> **Data block**:
Start of Block
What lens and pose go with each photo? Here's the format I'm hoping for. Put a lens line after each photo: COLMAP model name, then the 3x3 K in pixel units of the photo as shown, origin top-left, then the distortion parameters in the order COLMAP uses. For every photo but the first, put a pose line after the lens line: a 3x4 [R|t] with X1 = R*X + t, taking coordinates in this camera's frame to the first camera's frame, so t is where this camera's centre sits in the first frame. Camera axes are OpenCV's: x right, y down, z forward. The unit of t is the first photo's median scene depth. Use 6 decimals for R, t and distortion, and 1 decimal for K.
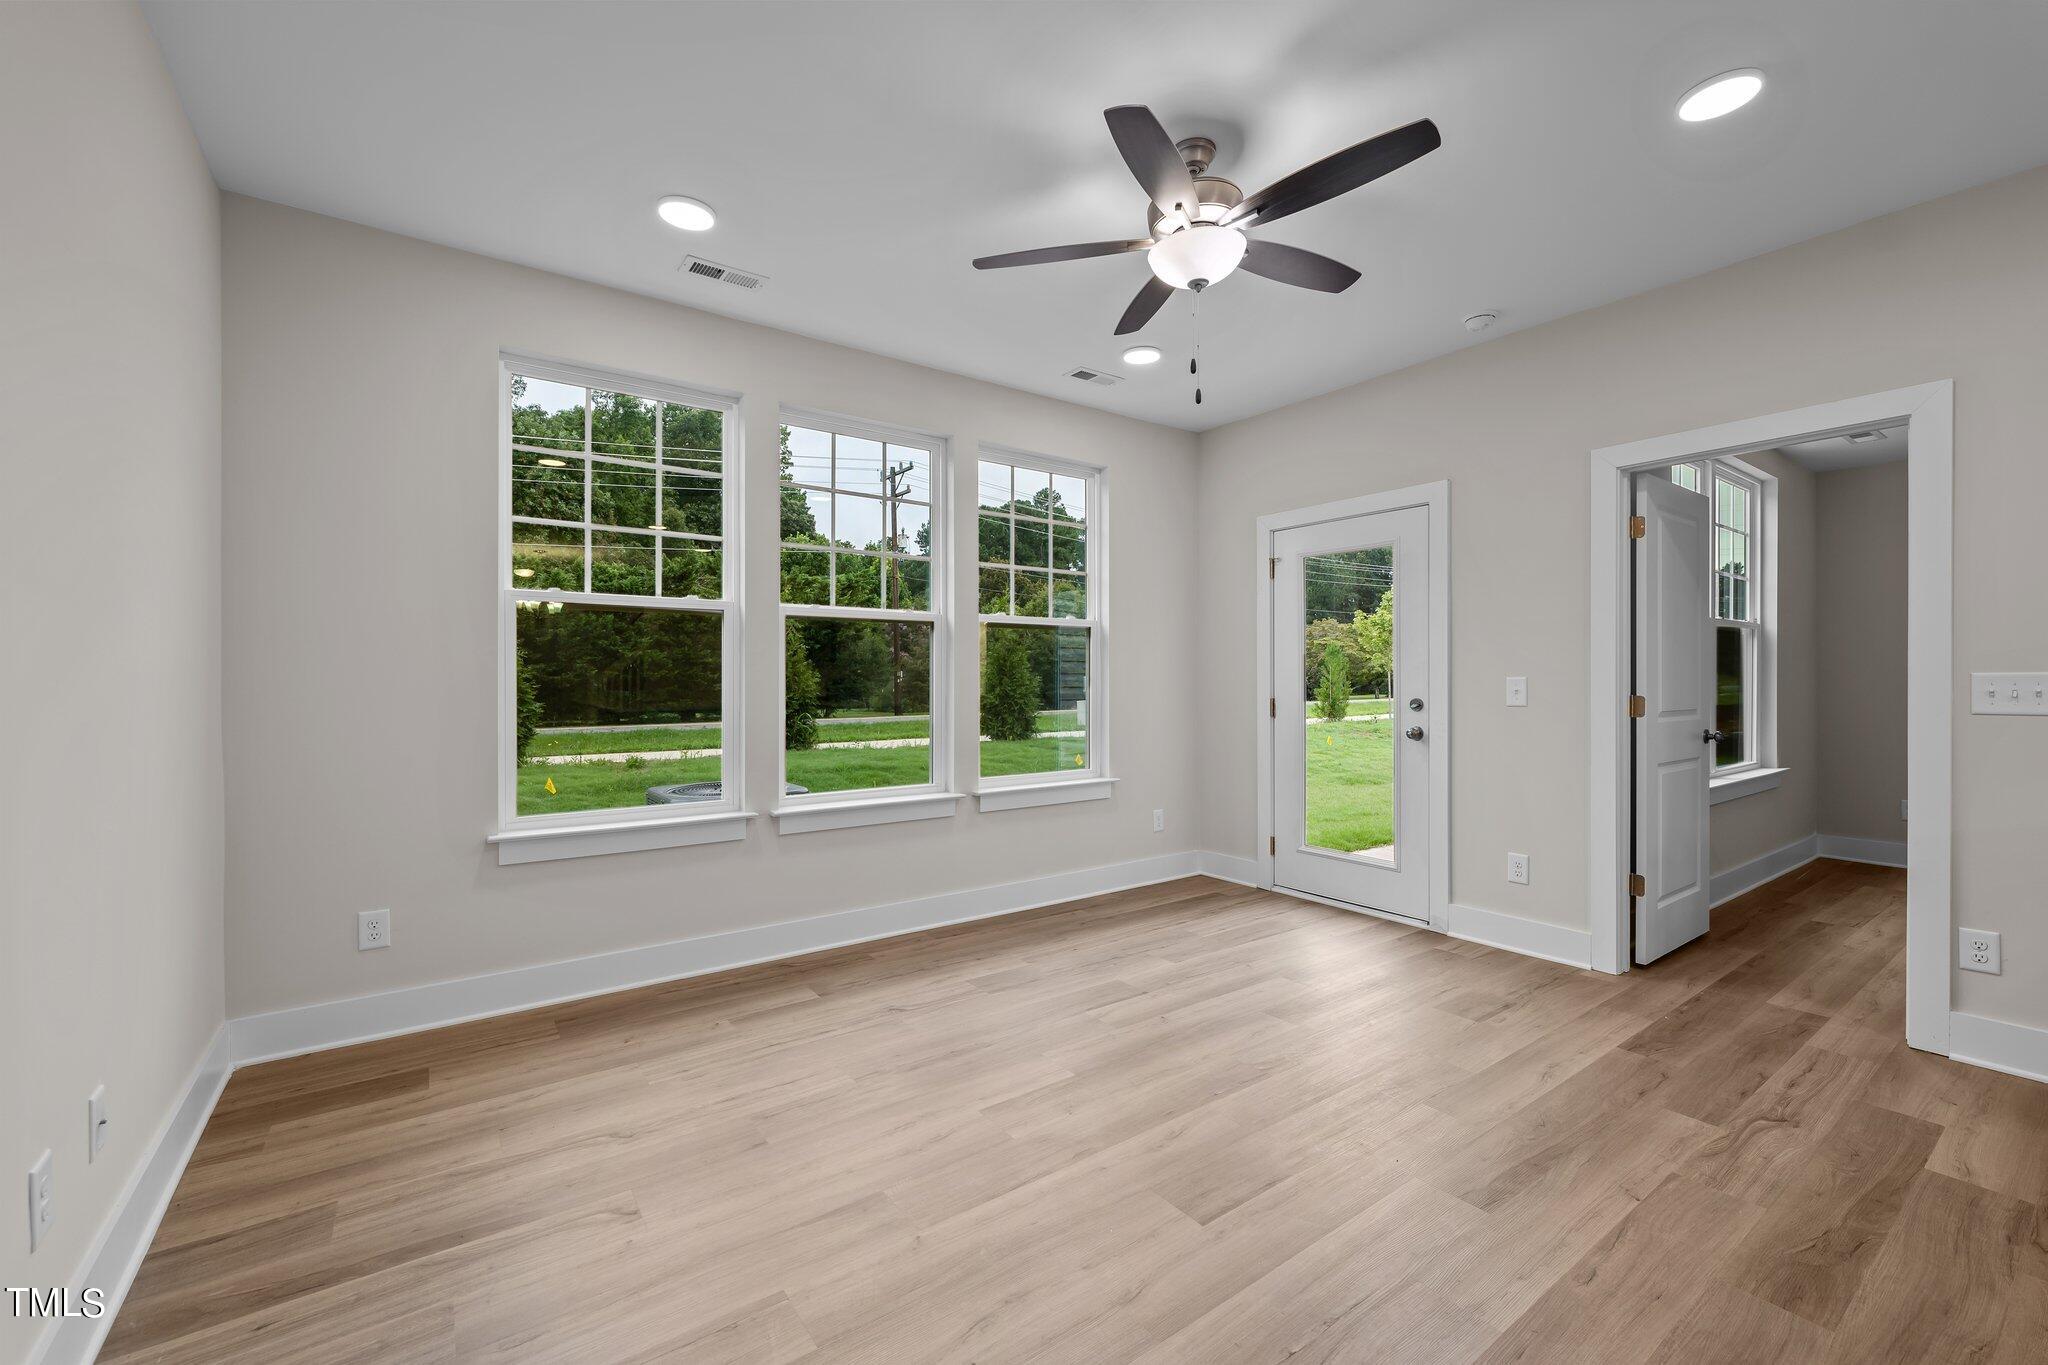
lens RADIAL K [[837.0, 0, 1030.2], [0, 837.0, 686.8], [0, 0, 1]] dist [0.003723, -0.001148]
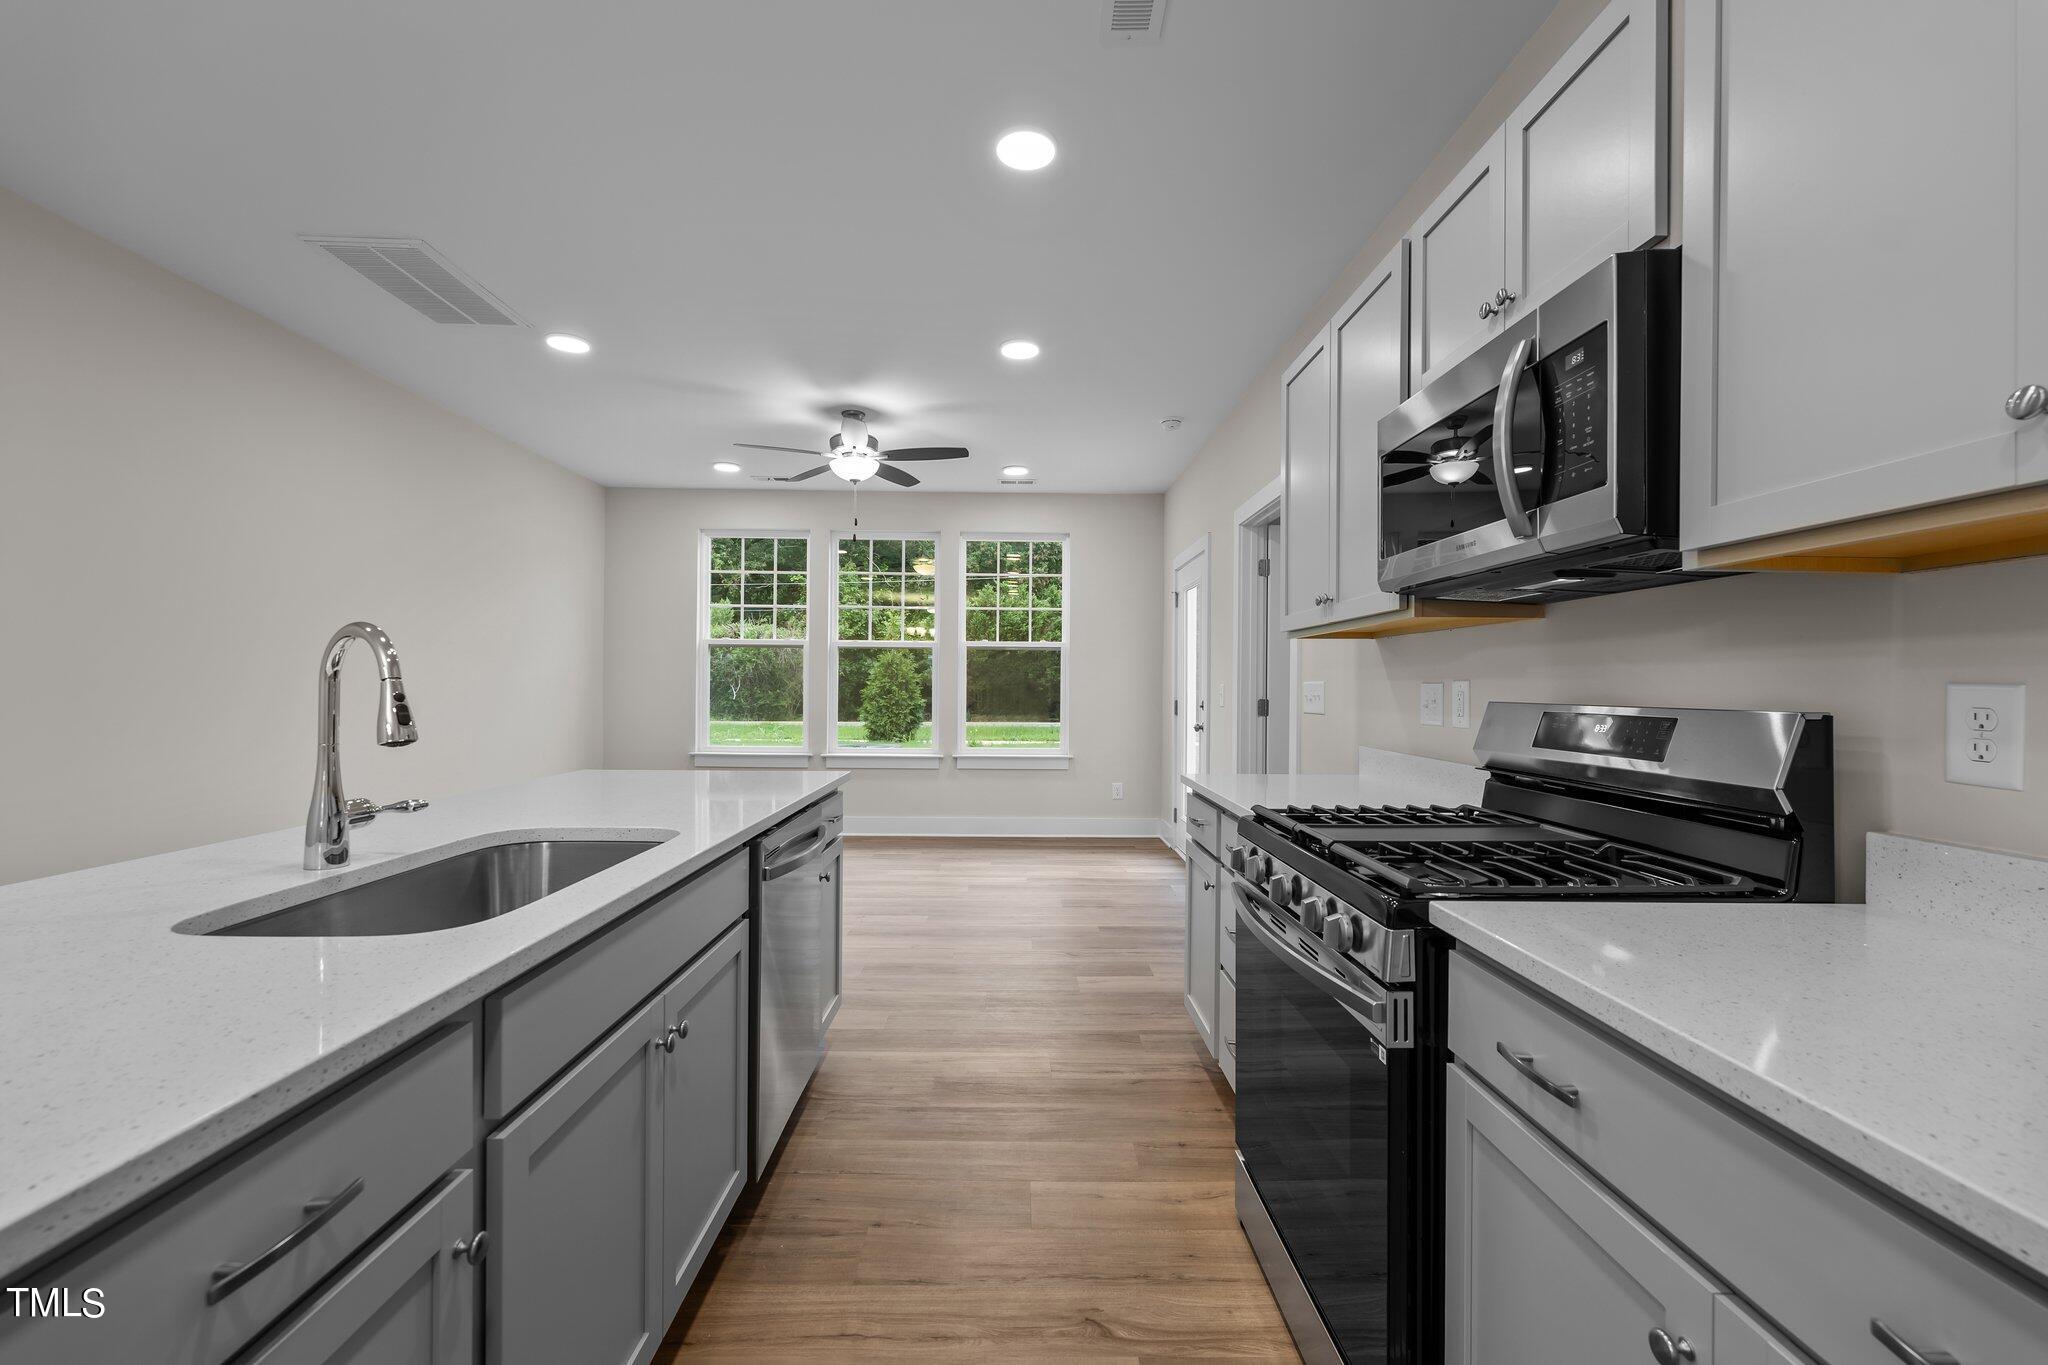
lens RADIAL K [[837.0, 0, 1021.5], [0, 837.0, 680.5], [0, 0, 1]] dist [0.003723, -0.001148]
pose [[0.817195, 0.005813, -0.576331, 1.348392], [-0.015242, 0.999817, -0.011527, 0.003246], [0.576159, 0.018205, 0.817135, -0.303659]]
End of Block
> **Exercise details**: Since pictures are not part of the copy, set down only the remaining data exactly.

> **Task solution**:
What lens and pose go with each photo? Here's the format I'm hoping for. Put a lens line after each photo: COLMAP model name, then the 3x3 K in pixel units of the photo as shown, origin top-left, then the distortion parameters in the order COLMAP uses. For every photo but the first, put a pose line after the lens line: a 3x4 [R|t] with X1 = R*X + t, taking coordinates in this camera's frame to the first camera's frame, so t is where this camera's centre sits in the first frame. Camera axes are OpenCV's: x right, y down, z forward. The unit of t is the first photo's median scene depth. Use 6 decimals for R, t and distortion, and 1 decimal for K.
lens RADIAL K [[837.0, 0, 1030.2], [0, 837.0, 686.8], [0, 0, 1]] dist [0.003723, -0.001148]
lens RADIAL K [[837.0, 0, 1021.5], [0, 837.0, 680.5], [0, 0, 1]] dist [0.003723, -0.001148]
pose [[0.817195, 0.005813, -0.576331, 1.348392], [-0.015242, 0.999817, -0.011527, 0.003246], [0.576159, 0.018205, 0.817135, -0.303659]]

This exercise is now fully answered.